Lundi après-midi, des colonnes de voitures convergeaient vers le centre de Kragujevac, afin de bloquer totalement cette importante ville industrielle. Le « transfert du flambeau » des étudiant·es aux citoyen·nes suppose le passage à de multiples formes de désobéissance civile, et les réseaux sociaux fleurissent de suggestions, comme d’inonder de courriels les administrations publiques ou de multiplier les retraits de petites sommes pour engorger les banques.

Le président Vučić se félicitait ces dernières semaines d’avoir réussi à juguler le spectre d’une « révolution de couleur », mais il a dû revenir sur cette prétention, remerciant lundi après-midi la Russie de sa « compréhension ». Le ministre russe des affaires étrangères, Sergueï Lavrov, a en effet mis en garde contre le risque d’une telle « révolution colorée ».

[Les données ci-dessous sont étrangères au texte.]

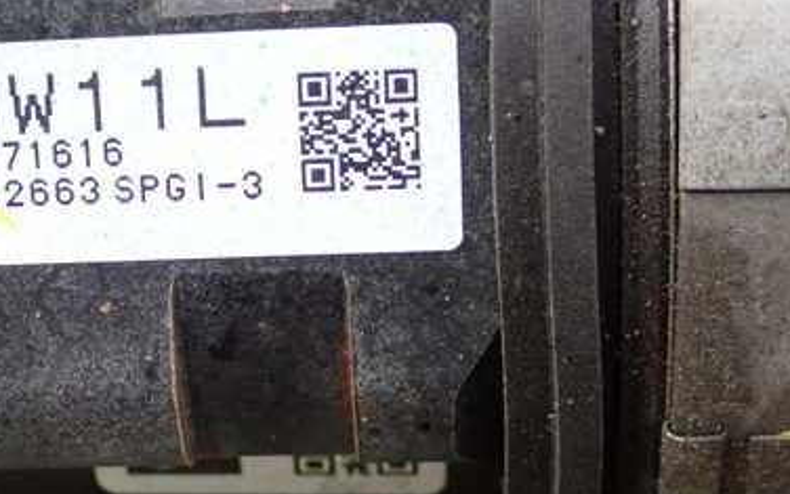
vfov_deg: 13.3
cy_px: 252
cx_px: 183
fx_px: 2110
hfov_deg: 21.0
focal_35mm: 98
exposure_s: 1/125
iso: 640
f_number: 3.5
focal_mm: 10.35
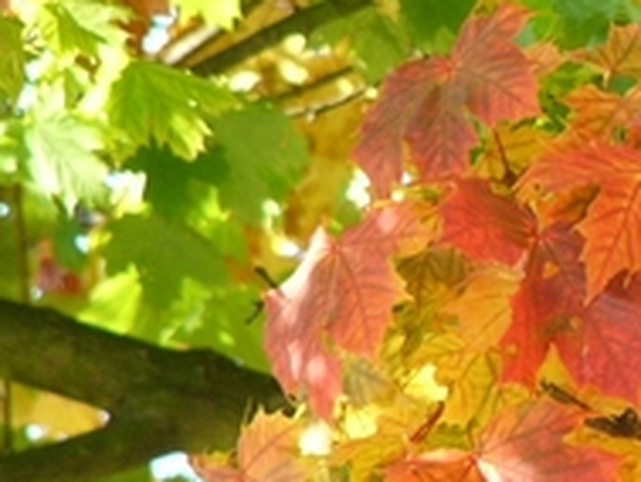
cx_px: 980
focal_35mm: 839
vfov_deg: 1.8
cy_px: 258
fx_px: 15546
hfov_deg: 2.4
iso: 100
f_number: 4
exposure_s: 1/125
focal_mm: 43.9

Ce concept, forgé après la chute de Milošević en 2000 puis les révolutions de Géorgie (2003) et d’Ukraine (2004), suppose un fort engagement occidental dans un scénario de changement de régime. En réalité, la prise de position russe fait contraste avec l’assourdissant silence des responsables européens et des chancelleries occidentales. Celles-ci se contentent, depuis des mois, de lancer de dérisoires « appels au calme », sans jamais se prononcer explicitement sur les exigences démocratiques du mouvement.

Si le scénario des prochains jours demeure impossible à imaginer, le régime conserve une voie de sortie, relativement facile à emprunter : satisfaire la revendication centrale des étudiant·es et des citoyen·nes en convoquant des élections anticipées. À défaut, la Serbie risque pour de bon de basculer dans l’inconnu.